CONSIGNE 1
Transformez en liste numérotée les lignes du listing, depuis son début jusqu'à la ligne contenant « Értékelje elsőként » incluse, en omettant les lignes vides.

TEXTE FOURNI
Présidentielle en Russie: chronique d’une réélection annoncée
Le 18 mars aura lieu en Russie une élection dont le résultat est quasiment joué d’avance. Candidat à sa propre réélection, Vladimir Poutine est assuré de l’emporter, faute d’adversaire à sa mesure. Sans enjeu, la campagne électorale s’est déroulée dans une quasi-indifférence de la population russe. Quant au président russe, il n’aura consacré qu’un minimum d’effort et de temps à la campagne électorale, méprisant ses adversaires et estimant inutile d’aller à la rencontre de ses électeurs.
Stade Loujniki de Moscou, 3 mars 2018. Plusieurs dizaines de milliers de personnes luttent contre le froid dans les gradins du plus grand stade de Russie, en attendant le discours de Vladimir Poutine. « Pour moi, c’est un moment très important¸ s’enthousiasme Artiom, 19 ans, cela fait tellement longtemps que j’espère le voir en chair et en os ! » Ce jeune moscovite est venu avec un drapeau russe qu’il empoigne fièrement, le regard tourné vers la tribune où défilent vedettes de la chanson ou du cinéma – parmi elles, l’inévitable Nikita Mikhalkov, indéfectible soutien du président russe. « Vladimir Poutine nous tire tous vers le haut, continue Artiom. Il nous rend fiers de nous et de notre pays. Grâce à lui, nous avons récupéré la Crimée et maintenant tout le monde comprend que nous sommes une grande puissance. »
Dans les tribunes, Anastasia attend elle aussi, avec impatience, le président russe. Cette jeune étudiante en économie, emmitouflée dans une épaisse doudoune beige, veut applaudir « l’homme qui a ramené la paix et la stabilité dans notre pays. » Née en 1999, Anastasia n’a pas connu les années sombres qui ont suivi l’effondrement de l’URSS, mais en a beaucoup entendu parler. « C’était terrible à cette époque, les gens pouvaient se faire tuer pour un morceau de chou, ou pour une carotte, et pouvaient tout perdre du jour au lendemain. Aujourd’hui, tout ça s’est terminé et c’est grâce à lui, à Vladimir Poutine ! »
Le héros du jour arrive enfin, et salue la foule depuis la scène. « Nous voulons que notre pays brille et soit tourné vers l’avenir, lance le président russe, micro à la main. Si nous faisons cela, la décennie à venir et tout le XXIe siècle seront marqués par nos victoires les plus brillantes. Ensemble, nous formons une équipe ! » Le discours, espéré depuis des heures, dure moins de trois minutes. Pas de programme, pas de promesses de campagne, Vladimir Poutine se contente du strict minimum. « Il n’a pas besoin de longs discours, explique Anastasia, car ses actes parlent pour lui. » Plusieurs dizaines de milliers de personnes, réunies dans le stade qui accueillera dans quelques mois la finale de la Coupe du monde, et un discours éclair : le président russe est tellement sûr de sa victoire qu’il n’éprouve qu’à peine le besoin de faire campagne.

DONNÉES ENREGISTRÉES

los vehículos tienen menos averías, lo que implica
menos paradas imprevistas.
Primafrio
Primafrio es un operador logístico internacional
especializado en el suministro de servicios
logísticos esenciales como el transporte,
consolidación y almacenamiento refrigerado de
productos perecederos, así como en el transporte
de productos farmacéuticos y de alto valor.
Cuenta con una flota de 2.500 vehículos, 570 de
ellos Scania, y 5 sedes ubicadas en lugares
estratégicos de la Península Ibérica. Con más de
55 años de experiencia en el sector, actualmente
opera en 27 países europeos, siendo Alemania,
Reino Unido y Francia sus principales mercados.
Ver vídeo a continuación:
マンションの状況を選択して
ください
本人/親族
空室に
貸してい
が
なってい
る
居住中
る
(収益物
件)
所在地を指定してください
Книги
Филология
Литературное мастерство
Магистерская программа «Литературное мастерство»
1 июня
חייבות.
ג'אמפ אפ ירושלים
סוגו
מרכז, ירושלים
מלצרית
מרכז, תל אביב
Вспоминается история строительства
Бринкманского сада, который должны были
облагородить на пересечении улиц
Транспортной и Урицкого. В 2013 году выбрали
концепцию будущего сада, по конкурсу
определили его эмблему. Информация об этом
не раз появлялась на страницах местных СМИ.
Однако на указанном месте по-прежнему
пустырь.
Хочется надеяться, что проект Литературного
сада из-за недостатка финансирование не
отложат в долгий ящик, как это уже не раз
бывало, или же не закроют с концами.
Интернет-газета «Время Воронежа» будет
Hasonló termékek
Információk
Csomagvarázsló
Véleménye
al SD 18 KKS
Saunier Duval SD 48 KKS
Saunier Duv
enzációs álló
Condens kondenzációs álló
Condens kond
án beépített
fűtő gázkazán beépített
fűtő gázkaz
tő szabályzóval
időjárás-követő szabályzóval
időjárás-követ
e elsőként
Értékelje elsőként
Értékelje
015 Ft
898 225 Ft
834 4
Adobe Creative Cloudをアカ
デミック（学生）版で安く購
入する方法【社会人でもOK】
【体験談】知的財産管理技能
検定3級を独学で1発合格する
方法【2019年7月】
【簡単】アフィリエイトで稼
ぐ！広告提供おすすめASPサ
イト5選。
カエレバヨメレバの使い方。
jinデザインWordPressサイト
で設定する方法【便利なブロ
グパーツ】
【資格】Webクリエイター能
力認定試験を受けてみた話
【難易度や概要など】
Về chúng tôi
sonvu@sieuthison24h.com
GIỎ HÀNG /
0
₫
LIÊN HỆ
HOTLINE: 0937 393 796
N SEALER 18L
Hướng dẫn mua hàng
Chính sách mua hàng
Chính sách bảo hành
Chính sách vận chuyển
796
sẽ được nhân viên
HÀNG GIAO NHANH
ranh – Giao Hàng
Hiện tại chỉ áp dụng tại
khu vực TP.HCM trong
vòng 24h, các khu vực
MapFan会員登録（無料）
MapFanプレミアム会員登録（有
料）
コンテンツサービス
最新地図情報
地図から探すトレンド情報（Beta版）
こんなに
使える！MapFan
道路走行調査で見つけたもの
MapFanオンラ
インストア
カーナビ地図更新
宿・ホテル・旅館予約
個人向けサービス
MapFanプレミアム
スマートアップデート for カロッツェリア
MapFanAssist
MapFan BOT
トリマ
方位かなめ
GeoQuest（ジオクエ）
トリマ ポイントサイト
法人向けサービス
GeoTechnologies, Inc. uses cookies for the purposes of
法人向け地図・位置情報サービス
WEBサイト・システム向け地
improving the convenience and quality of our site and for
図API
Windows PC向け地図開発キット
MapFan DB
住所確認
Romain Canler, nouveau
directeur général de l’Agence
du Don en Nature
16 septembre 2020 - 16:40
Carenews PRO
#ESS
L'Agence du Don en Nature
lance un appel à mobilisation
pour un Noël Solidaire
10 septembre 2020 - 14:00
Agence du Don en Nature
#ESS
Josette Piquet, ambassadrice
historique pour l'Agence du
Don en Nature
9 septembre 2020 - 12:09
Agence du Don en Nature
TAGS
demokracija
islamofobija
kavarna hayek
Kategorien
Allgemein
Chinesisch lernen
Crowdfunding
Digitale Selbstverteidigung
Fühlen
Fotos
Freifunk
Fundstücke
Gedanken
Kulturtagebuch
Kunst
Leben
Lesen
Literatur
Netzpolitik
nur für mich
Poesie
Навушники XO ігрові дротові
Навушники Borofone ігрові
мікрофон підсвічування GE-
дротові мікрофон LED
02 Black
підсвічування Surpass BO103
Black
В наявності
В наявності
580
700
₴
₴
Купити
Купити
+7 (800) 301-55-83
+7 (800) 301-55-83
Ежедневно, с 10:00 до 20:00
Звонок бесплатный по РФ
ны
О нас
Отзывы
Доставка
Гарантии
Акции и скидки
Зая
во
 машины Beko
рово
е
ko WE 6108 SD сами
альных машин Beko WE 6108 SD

CONSIGNE 2
Réécrivez sous forme de liste, en conservant l'essentiel des faits, le paragraphe de l'article sur la présidentielle en Russie qui commence par « Dans les tribunes, Anastasia attend ».

ZONE DE RÉPONSE 1
1. los vehículos tienen menos averías, lo que implica
2. menos paradas imprevistas.
3. Primafrio
4. Primafrio es un operador logístico internacional
5. especializado en el suministro de servicios
6. logísticos esenciales como el transporte,
7. consolidación y almacenamiento refrigerado de
8. productos perecederos, así como en el transporte
9. de productos farmacéuticos y de alto valor.
10. Cuenta con una flota de 2.500 vehículos, 570 de
11. ellos Scania, y 5 sedes ubicadas en lugares
12. estratégicos de la Península Ibérica. Con más de
13. 55 años de experiencia en el sector, actualmente
14. opera en 27 países europeos, siendo Alemania,
15. Reino Unido y Francia sus principales mercados.
16. Ver vídeo a continuación:
17. マンションの状況を選択して
18. ください
19. 本人/親族
20. 空室に
21. 貸してい
22. が
23. なってい
24. る
25. 居住中
26. る
27. (収益物
28. 件)
29. 所在地を指定してください
30. Книги
31. Филология
32. Литературное мастерство
33. Магистерская программа «Литературное мастерство»
34. 1 июня
35. חייבות.
36. ג'אמפ אפ ירושלים
37. סוגו
38. מרכז, ירושלים
39. מלצרית
40. מרכז, תל אביב
41. Вспоминается история строительства
42. Бринкманского сада, который должны были
43. облагородить на пересечении улиц
44. Транспортной и Урицкого. В 2013 году выбрали
45. концепцию будущего сада, по конкурсу
46. определили его эмблему. Информация об этом
47. не раз появлялась на страницах местных СМИ.
48. Однако на указанном месте по-прежнему
49. пустырь.
50. Хочется надеяться, что проект Литературного
51. сада из-за недостатка финансирование не
52. отложат в долгий ящик, как это уже не раз
53. бывало, или же не закроют с концами.
54. Интернет-газета «Время Воронежа» будет
55. Hasonló termékek
56. Információk
57. Csomagvarázsló
58. Véleménye
59. al SD 18 KKS
60. Saunier Duval SD 48 KKS
61. Saunier Duv
62. enzációs álló
63. Condens kondenzációs álló
64. Condens kond
65. án beépített
66. fűtő gázkazán beépített
67. fűtő gázkaz
68. tő szabályzóval
69. időjárás-követő szabályzóval
70. időjárás-követ
71. e elsőként
72. Értékelje elsőként

ZONE DE RÉPONSE 2
- Anastasia, jeune étudiante en économie vêtue d'une épaisse doudoune beige, attend le président russe avec impatience dans les tribunes.
- Elle souhaite applaudir « l'homme qui a ramené la paix et la stabilité » dans son pays.
- Née en 1999, elle n'a pas connu les années sombres qui ont suivi l'effondrement de l'URSS, mais elle en a beaucoup entendu parler.
- Selon elle, on pouvait alors être tué pour un morceau de chou ou une carotte, et tout perdre du jour au lendemain.
- Elle attribue à Vladimir Poutine la fin de cette période.